Jason Ayers

Personal information
- Born: Jason Marc Ayers January 13, 1982 (age 44) Havelock, North Carolina, U.S.

Professional wrestling career
- Ring name(s): Jason Ayers Jason Harding
- Billed height: 5 ft 9 in (1.75 m)
- Billed weight: 170 lb (77 kg)
- Debut: 1998

= Jason Ayers =

American professional wrestling referee

Jason Marc Ayers (born January 13, 1982) is an American professional wrestling referee. He is currently signed to WWE where he referees matches on WWE SmackDown. He also produces NXT.

==Professional wrestling career==
===Early career (1998–2012)===
Ayers started refereeing independent wrestling matches in 1998, with Hoosier Pro Wrestling in Columbus, Indiana, under the name Jason Harding. He also refereed for DREAMWAVE Wrestling, AAW, and many other organizations throughout the Midwest.

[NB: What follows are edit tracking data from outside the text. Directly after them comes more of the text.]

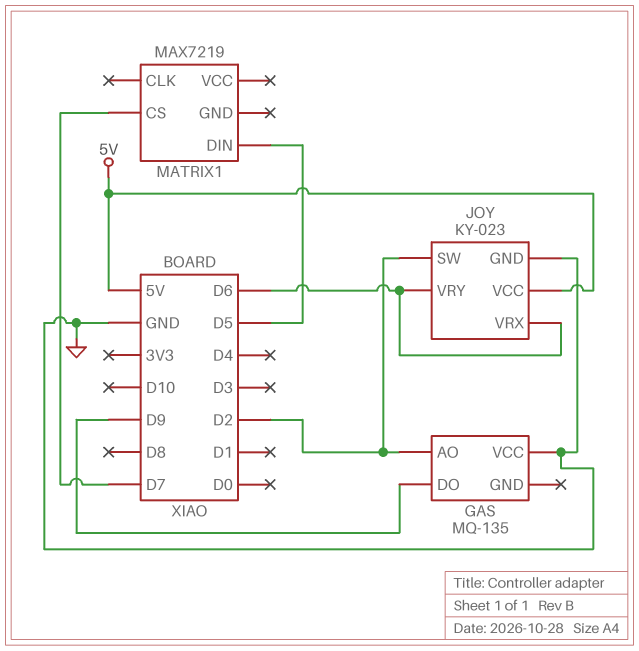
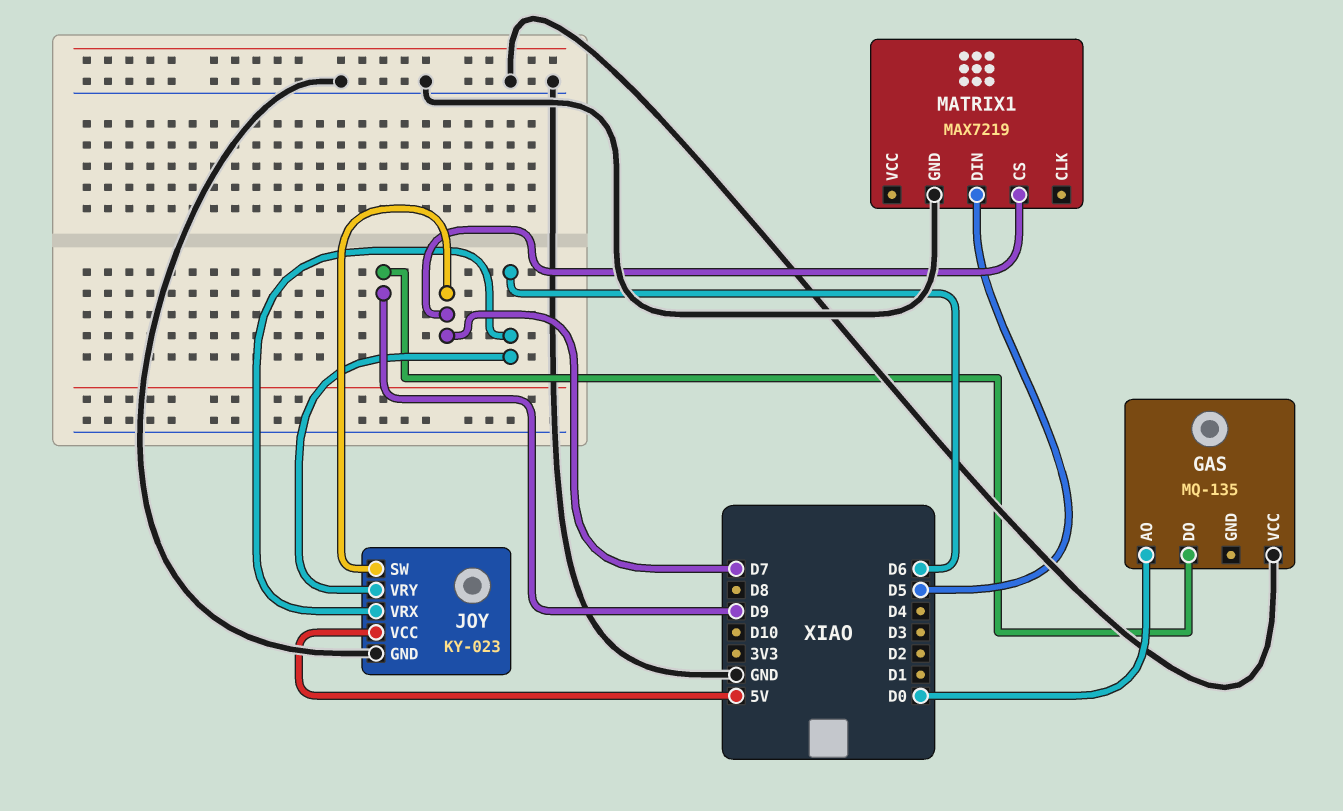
GAS pin AO: D2 -> D0
JOY pin SW: D2 -> D7
MATRIX1 pin GND: none -> GND

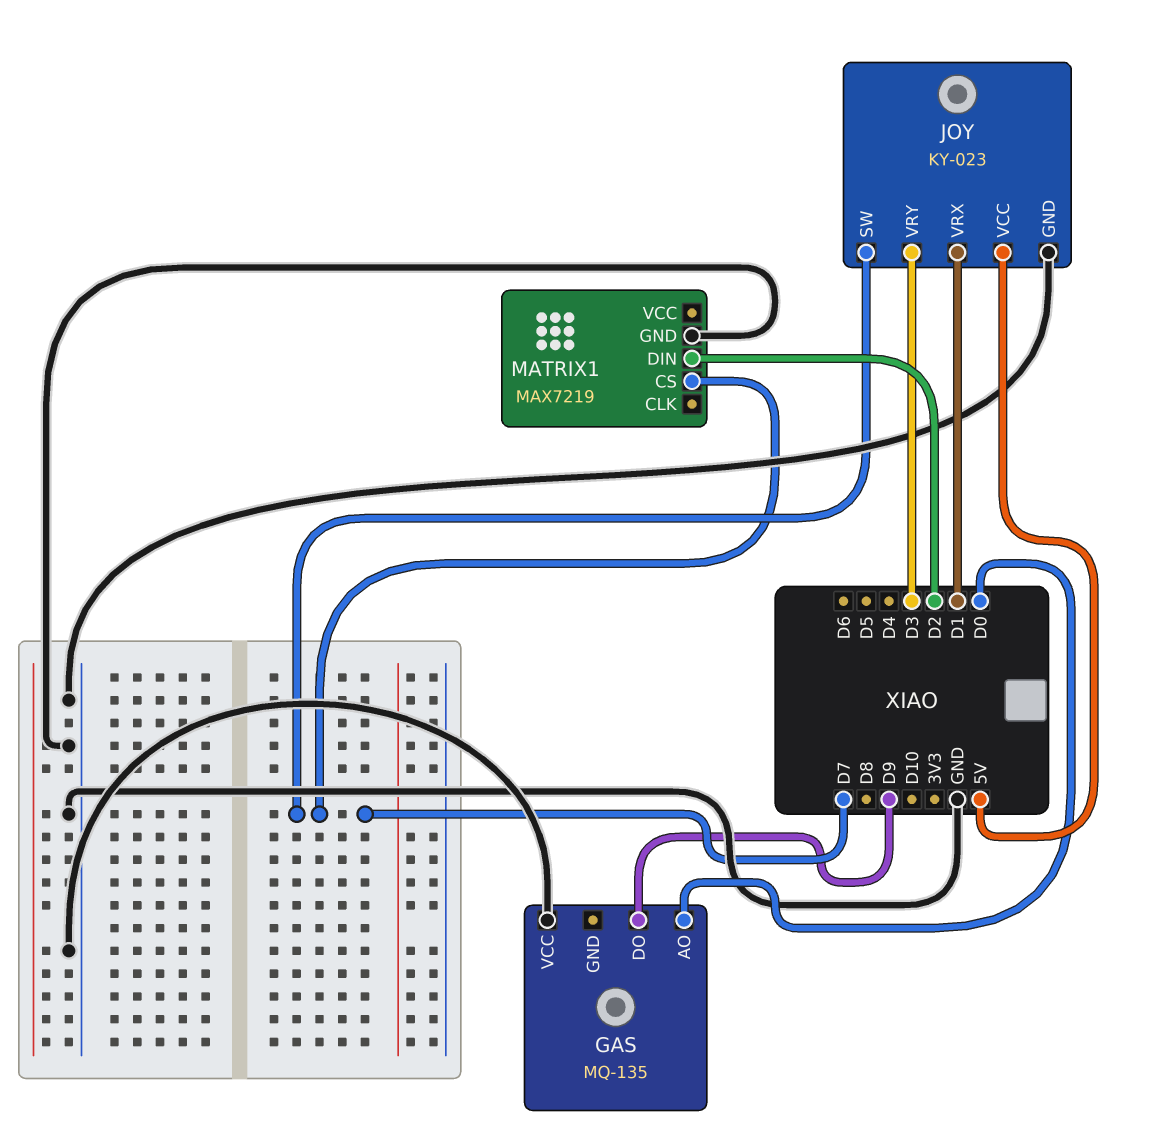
JOY pin VRX: D6 -> D1
JOY pin VRY: D6 -> D3
MATRIX1 pin DIN: D5 -> D2

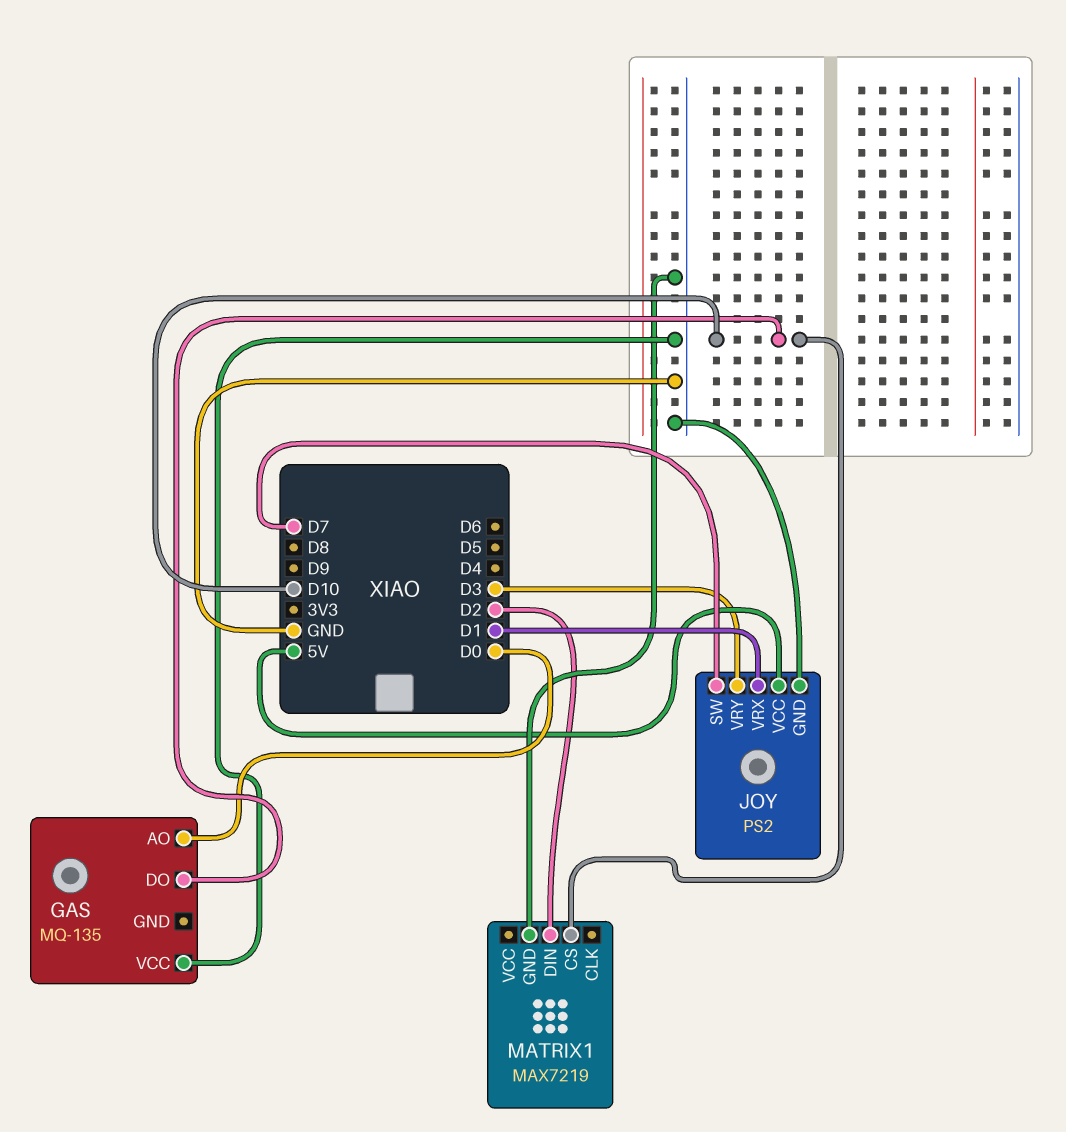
GAS pin DO: D9 -> D10
JOY: KY-023 -> PS2
MATRIX1 pin CS: D7 -> D10

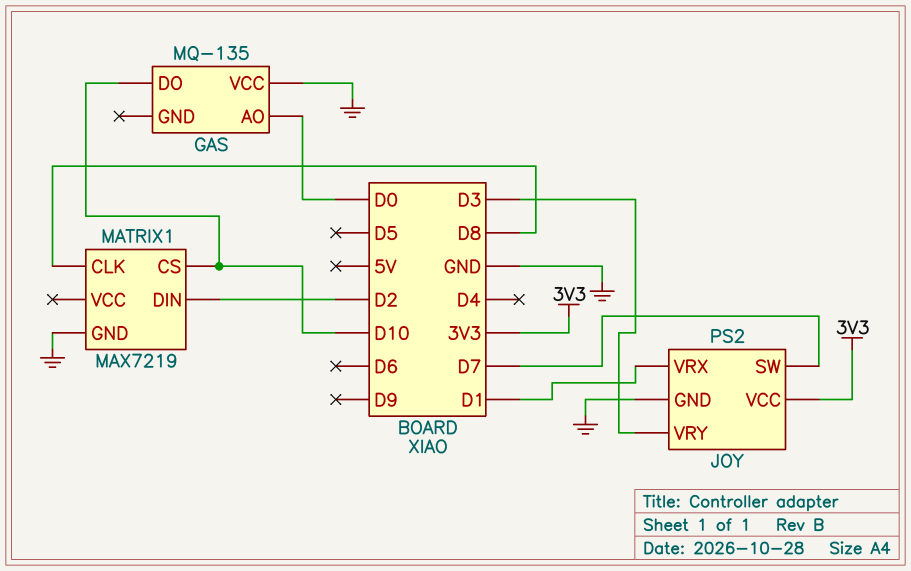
JOY pin VCC: 5V -> 3V3
MATRIX1 pin CLK: none -> D8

Ayers began as a referee for Ring of Honor in May 2005 at Nowhere to Run, officiating the match between James Gibson and B. J. Whitmer. Ayers left Ring of Honor in September 2007. In July 2006, Ayers made his Japanese debut with Dragon Gate Pro Wrestling during their WrestleJAM tour. The tour featured several Ring of Honor stars, including Austin Aries, Matt Sydal, and more. After leaving ROH in 2007, Jason toured nationally with Micro Wrestling Federation.

In January 2010, Jason began with both Dragon Gate USA and Evolve, refereeing the Davey Richards vs Kota Ibushi main event at the debut EVOLVE event. He traveled with both companies, serving as head referee on all events until November 2011.

===WWE (2012–present)===
In February 2012, Ayers signed a contract with WWE, and started in Florida Championship Wrestling in early March. In mid-2012, FCW was rebranded as NXT, and Ayers became head referee shortly thereafter.

Ayers refereed the finals of the NXT Tag Team Championship tournament, crowning the first champions, Adrian Neville and Oliver Grey on January 31, 2013. On May 2, Ayers refereed the match between Luke Harper and Erick Rowan vs Neville and Bo Dallas where Harper and Rowan became NXT Tag Team Champions. Ayers debuted on Raw on August 6, refereeing the match between Kaitlyn and Layla.

In his time with WWE, Jason has refereed at Wrestlemanias XXX, 31, 32, 33, and 34. Ayers was also the official for Arrow star Stephen Amell's WWE debut match at Summerslam 2015, as he teamed with Neville to face Stardust and King Barrett.

With the WWE Brand Extension that took place in July 2016, Ayers became a SmackDown Live exclusive official, officiating the WWE Intercontinental Championship title-vs-career match between Dolph Ziggler and The Miz at 2016's No Mercy event as well as the WWE SmackDown Women's Championship Six-Pack Challenge at WrestleMania 33. At WrestleMania 34, he refereed the SmackDown Women's Championship match between Charlotte Flair and Asuka. He was also one of the referees assigned to the inaugural cruiserweight classic and became an official on the 205 Live roster.